Jemmott explains further. “I know now that I have a crushed cochlea; I’ve probably had it since birth.” As a result, he says that from the beginning, he couldn’t distinguish individual musical notes. “I couldn’t hear the bass, actually, even after I was attracted to it. I was insecure and didn’t want to copy anybody else’s music, and I wasn’t able to.”

Instead, his listening focused primarily on frequencies he could hear. “I mainly followed horn players and singers,” he says. “That was really my inspiration; my [musical] vocabulary came from horn players and singers, and I just imagined what the bass should be playing along with that.” As a result of that highly unconventional introduction to music, Jemmott developed his own style, one “based upon that ignorance and not being able to hear what everybody else was playing. I had to make up what I thought should be played.”

Jemmott recalls that once he decided that he wanted to play music, his mother was supportive. “That was the first thing I ever wanted to do in my life, so she said, ‘Get him a bass.’” He began playing at age 11, when he started junior high school.

Sometimes what he thought should be played didn’t match what other bassists were laying down. “I had a bad experience hearing some bass part on the radio,” Jemmott recalls. “It really pissed me off, and I said to myself, ‘I’m gonna show them what to play!’”

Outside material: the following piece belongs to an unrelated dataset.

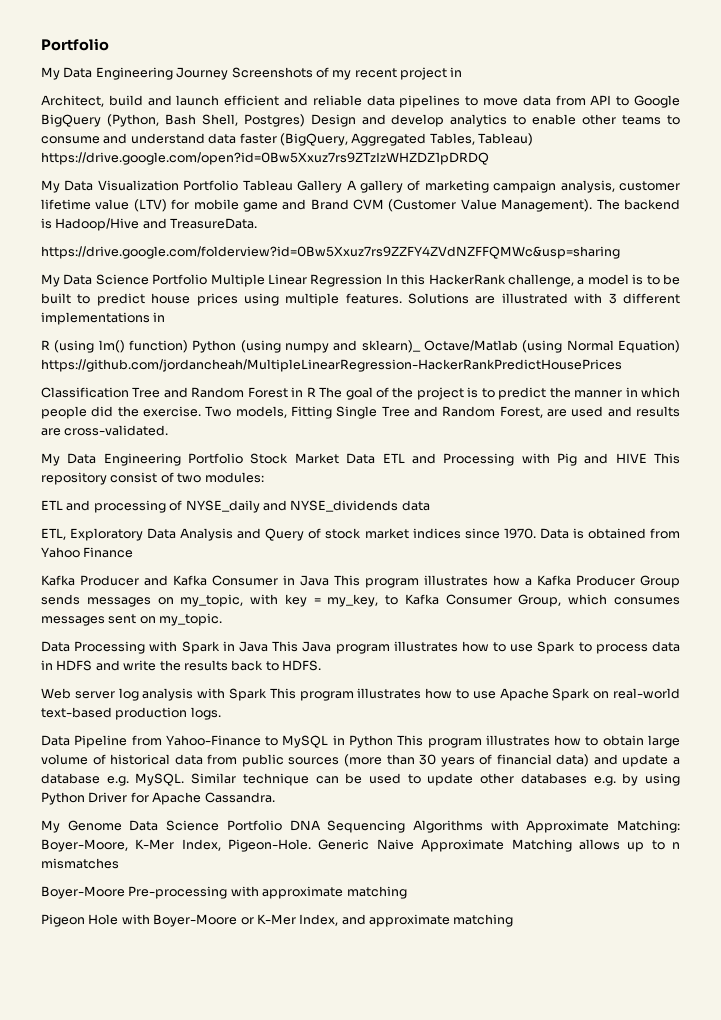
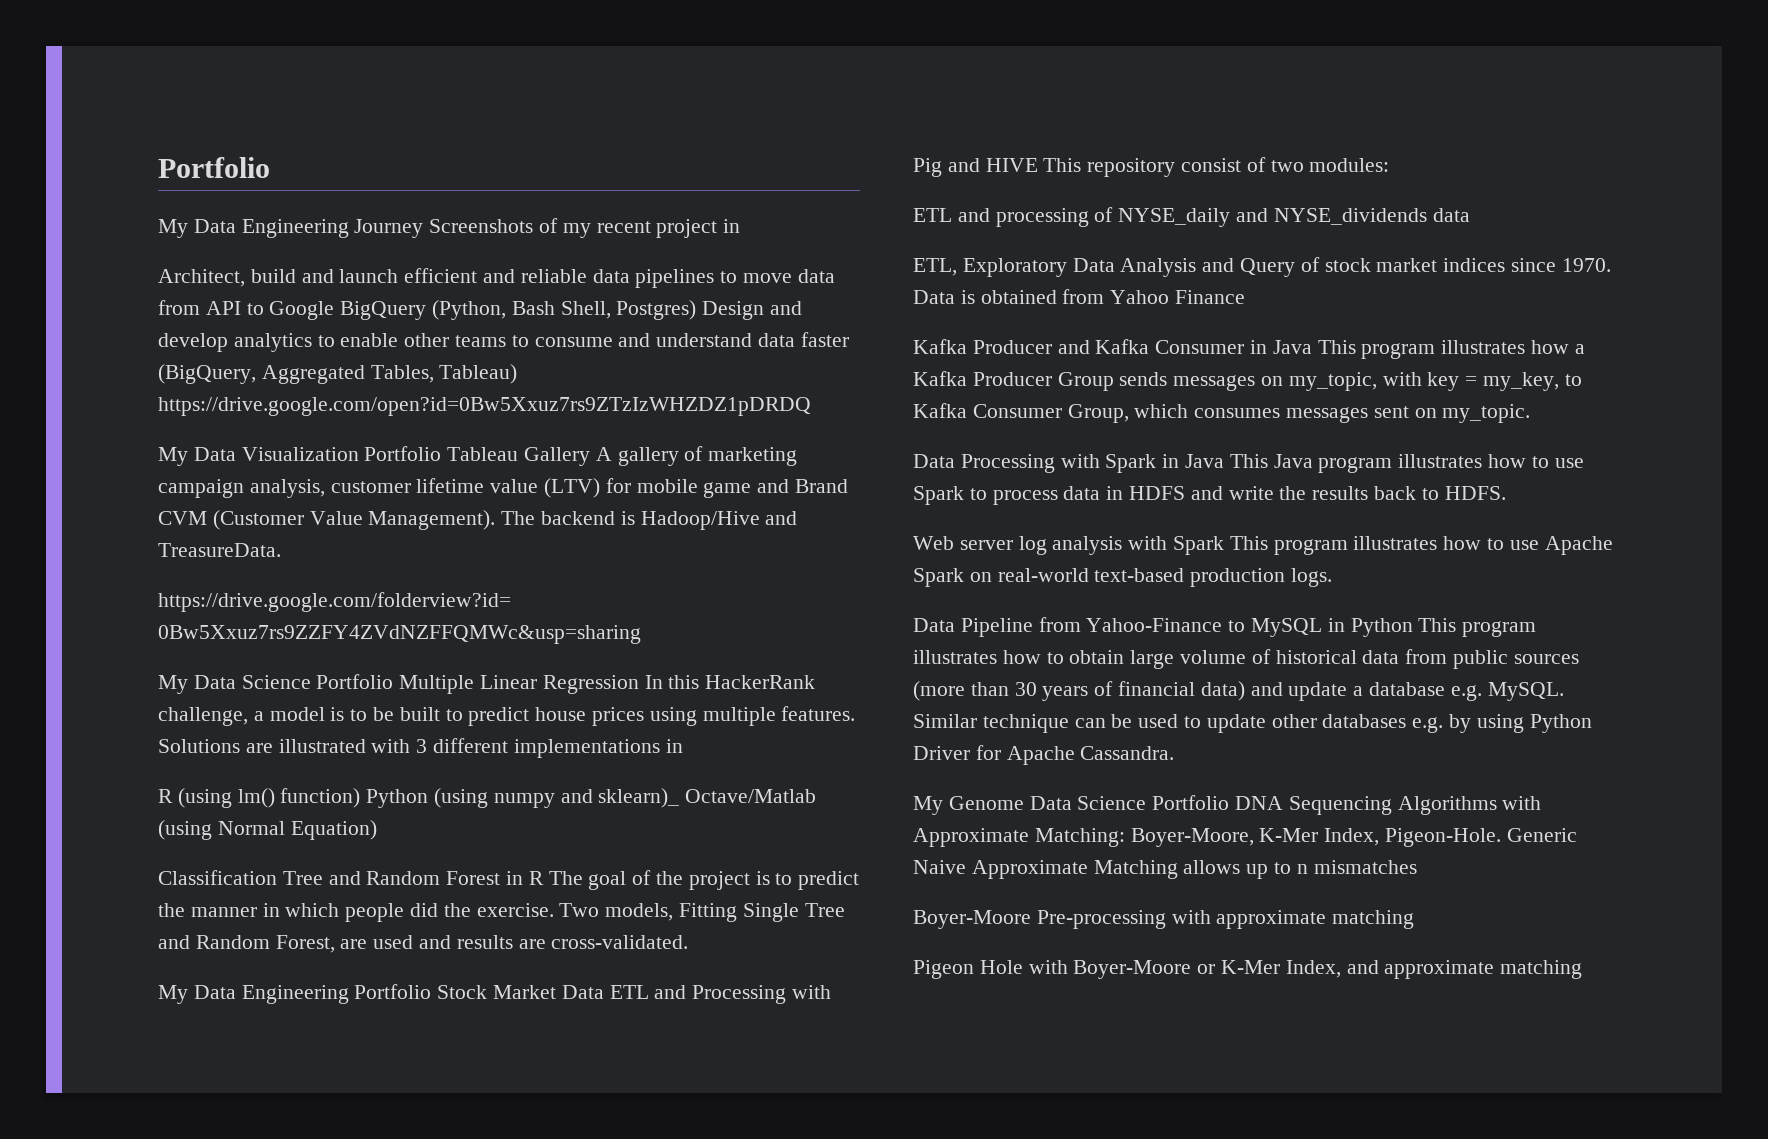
[41,359,622,372] https://github.com/jordancheah/MultipleLinearRegression-HackerRankPredictHousePrices -> (377, 830) none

Jemmott was a quick study, and within a year he was skilled enough as a musician to land paying jobs. “I started playing professionally at the age of 12,” he says. Most of the jobs he got were at dance halls, with some night clubs, social clubs and ballroom gigs. “I was working two or three nights a week,” he says. “And this went on through junior high school and high school.”

Most of Jemmott’s fellow musicians were men in their 40s or 50s. But one group with whom he played featured younger players. “They had this Miles Davis approach to playing music,” Jemmott says with disdain. “They wanted to play with their backs to the audience. This kind of disrespect, I didn’t come into music like that. I enjoyed playing for people, and that turned me off.”

That experience led Jemmott toward seeking out gigs with bands who enjoyed entertaining. “Coming up on these dance hall gigs, there were always four, five and six bands,” he says. “There’d be a jazz band, a calypso band, a Latin band, a rhythm and blues band, a featured vocalist band.” For those gigs, Jemmott was playing in what he calls “a do-everything band; we played a little bit of everything.”

He saw how enthusiastically those other groups were received by the audience. “So, at that point I said, ‘I’m going to get me an electric bass and play with all of those guys.’” After a two-week engagement in Bermuda, helping the island nation ring in 1964, he was determined to come home and buy an electric bass.